正林寺御住職指導(H18.10月 第33号)

 御本尊様に御題目を真剣に唱えれば祈りが必ず叶います。
 日蓮大聖人は『祈祷抄』に、
「法華経をもていのらむ祈りは必ず祈りとなるべし。(中略)必ず法華経の行者の祈りをかな(叶)ふべし。」(御書六二二㌻)
と仰せであり、

 また同抄に、

「潮のみちひ(満干)ぬ事はありとも、日は西より出づるとも、法華経の行者の祈りのかな(叶)はぬ事はあるべからず。」(御書六三〇㌻)
と仰せです。しかし、御本尊様への絶対的な確信がなければ祈りは叶わず、少しでも気持ちに不信や疑い怠慢があると絶対に叶いません。

  日蓮大聖人は『経王殿御返事』に、
「あひかまへて御信心を出だし此の御本尊に祈念せしめ給へ。何事か成就せざるべき。」(御書六八五㌻)
と仰せであり、御本尊様を信じる心によって祈りが成就することを御教示です。

 第二十六世日寛上人も『観心本尊抄文段』に、
「故に此の本尊の功徳、無量無辺にして広大深遠の妙用有り。故に暫くも此の本尊を信じて南無妙法蓮華経と唱うれば、則ち祈りとして叶わざる無く、罪として滅せざる無く、福として来たらざる無く、理として顕れざる無きなり。」(御書文段一八九㌻)
と仰せであり、御本尊様を信じて疑うことなく御題目を唱えれば、祈りは叶いさらに罪を消滅することもできると御教示です。

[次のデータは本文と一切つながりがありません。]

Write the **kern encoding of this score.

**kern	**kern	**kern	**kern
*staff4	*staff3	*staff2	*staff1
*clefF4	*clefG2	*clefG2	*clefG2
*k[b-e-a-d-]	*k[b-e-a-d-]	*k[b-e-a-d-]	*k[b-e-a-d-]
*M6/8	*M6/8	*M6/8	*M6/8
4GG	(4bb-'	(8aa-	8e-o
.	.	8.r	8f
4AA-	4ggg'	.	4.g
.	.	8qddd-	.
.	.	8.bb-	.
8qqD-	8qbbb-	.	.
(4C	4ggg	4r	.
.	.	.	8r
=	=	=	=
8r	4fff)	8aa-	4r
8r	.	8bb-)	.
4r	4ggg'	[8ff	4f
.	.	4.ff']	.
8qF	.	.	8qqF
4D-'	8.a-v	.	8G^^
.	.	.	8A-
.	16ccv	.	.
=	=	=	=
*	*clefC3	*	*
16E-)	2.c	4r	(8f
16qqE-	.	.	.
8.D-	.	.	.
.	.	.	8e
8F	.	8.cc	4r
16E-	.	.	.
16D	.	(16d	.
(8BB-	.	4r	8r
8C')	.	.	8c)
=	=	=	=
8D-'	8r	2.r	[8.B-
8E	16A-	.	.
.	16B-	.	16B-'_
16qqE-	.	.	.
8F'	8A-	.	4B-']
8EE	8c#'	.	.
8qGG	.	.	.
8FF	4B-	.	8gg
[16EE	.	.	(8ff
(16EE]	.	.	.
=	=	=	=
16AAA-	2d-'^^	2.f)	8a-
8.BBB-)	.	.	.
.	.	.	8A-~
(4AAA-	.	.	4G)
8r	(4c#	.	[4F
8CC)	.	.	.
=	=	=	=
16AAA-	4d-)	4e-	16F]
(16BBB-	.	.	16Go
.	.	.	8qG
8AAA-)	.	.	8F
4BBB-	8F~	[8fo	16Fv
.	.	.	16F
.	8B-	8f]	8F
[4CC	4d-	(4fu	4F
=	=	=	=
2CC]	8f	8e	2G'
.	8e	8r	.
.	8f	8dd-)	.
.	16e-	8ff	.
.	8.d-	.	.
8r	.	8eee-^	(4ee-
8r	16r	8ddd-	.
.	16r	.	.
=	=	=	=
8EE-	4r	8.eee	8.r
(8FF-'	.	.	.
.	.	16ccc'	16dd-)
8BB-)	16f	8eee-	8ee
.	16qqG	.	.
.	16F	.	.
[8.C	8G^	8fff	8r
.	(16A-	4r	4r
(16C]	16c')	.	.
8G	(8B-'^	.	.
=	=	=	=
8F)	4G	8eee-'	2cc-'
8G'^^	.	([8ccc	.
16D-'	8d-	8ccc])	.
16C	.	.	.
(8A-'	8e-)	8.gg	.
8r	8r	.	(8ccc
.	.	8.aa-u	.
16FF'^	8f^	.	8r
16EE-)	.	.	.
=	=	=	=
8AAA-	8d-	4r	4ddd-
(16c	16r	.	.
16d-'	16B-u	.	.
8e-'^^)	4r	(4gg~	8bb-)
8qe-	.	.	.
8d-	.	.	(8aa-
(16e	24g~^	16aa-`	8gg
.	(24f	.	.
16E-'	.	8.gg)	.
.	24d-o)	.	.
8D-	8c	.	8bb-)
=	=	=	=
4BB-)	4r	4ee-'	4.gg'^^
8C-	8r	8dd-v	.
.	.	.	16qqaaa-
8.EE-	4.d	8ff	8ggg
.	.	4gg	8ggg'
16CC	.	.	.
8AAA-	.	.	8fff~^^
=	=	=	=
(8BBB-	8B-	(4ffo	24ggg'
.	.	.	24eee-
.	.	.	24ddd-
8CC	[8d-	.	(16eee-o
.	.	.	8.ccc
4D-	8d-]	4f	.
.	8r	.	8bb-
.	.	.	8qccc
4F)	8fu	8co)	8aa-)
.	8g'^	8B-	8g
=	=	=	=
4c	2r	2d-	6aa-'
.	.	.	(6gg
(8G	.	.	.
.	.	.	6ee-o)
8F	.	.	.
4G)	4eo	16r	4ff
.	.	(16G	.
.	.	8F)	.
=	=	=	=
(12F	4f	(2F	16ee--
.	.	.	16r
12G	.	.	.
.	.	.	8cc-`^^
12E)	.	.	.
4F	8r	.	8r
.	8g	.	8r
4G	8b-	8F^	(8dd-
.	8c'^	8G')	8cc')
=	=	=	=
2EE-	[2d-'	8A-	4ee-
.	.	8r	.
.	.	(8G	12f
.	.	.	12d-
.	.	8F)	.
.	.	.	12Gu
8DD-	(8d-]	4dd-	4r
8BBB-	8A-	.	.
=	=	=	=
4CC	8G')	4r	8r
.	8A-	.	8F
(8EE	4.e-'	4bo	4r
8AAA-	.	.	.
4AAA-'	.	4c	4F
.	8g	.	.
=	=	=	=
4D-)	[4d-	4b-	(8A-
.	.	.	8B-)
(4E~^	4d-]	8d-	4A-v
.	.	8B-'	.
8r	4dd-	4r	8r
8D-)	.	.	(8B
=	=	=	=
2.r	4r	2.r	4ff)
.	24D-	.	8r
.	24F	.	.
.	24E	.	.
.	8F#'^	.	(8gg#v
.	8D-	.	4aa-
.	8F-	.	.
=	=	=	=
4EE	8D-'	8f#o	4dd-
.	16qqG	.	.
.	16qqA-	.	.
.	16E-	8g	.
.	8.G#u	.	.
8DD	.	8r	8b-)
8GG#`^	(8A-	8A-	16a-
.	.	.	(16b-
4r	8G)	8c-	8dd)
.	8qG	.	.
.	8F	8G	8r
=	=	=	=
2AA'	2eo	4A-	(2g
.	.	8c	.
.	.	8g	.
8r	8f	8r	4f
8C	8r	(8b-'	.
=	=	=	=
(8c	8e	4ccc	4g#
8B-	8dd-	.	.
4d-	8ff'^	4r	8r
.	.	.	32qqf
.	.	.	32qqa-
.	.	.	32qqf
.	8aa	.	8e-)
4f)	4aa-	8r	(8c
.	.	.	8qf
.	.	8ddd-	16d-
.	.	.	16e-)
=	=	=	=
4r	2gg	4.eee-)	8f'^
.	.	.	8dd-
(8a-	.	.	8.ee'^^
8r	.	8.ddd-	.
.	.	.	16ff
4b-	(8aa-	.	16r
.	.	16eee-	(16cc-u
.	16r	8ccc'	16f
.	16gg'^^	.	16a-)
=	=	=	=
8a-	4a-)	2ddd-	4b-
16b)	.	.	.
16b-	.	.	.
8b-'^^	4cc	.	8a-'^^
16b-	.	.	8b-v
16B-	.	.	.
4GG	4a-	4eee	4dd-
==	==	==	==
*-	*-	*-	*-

 御本尊様に祈るとき大事なことを日蓮大聖人は『法華初心成仏抄』に、
「よき師とよき檀那とよき法と、此の三つ寄り合ひて祈りを成就し、国土の大難をも払ふべき者なり。」(御書一三一四㌻)
と仰せです。よき師である日蓮大聖人をはじめ御歴代上人、よき檀那である日蓮正宗の法華講員、よき法である本門戒壇の大御本尊の三つが寄り合って祈ることが大事であり成就すると御指南です。
 その三つが寄り合って祈るところ日蓮大聖人が『聖愚問答抄』に、
「只南無妙法蓮華経とだにも唱へ奉らば滅せぬ罪や有るべき、来たらぬ福や有るべき。真実なり甚深なり、是を信受すべし。」 (御書四〇六㌻)
と仰せのように、御本尊様を疑うことなく信じ祈るところに皆様の過去遠々劫の罪障消滅と福徳を積むことができます。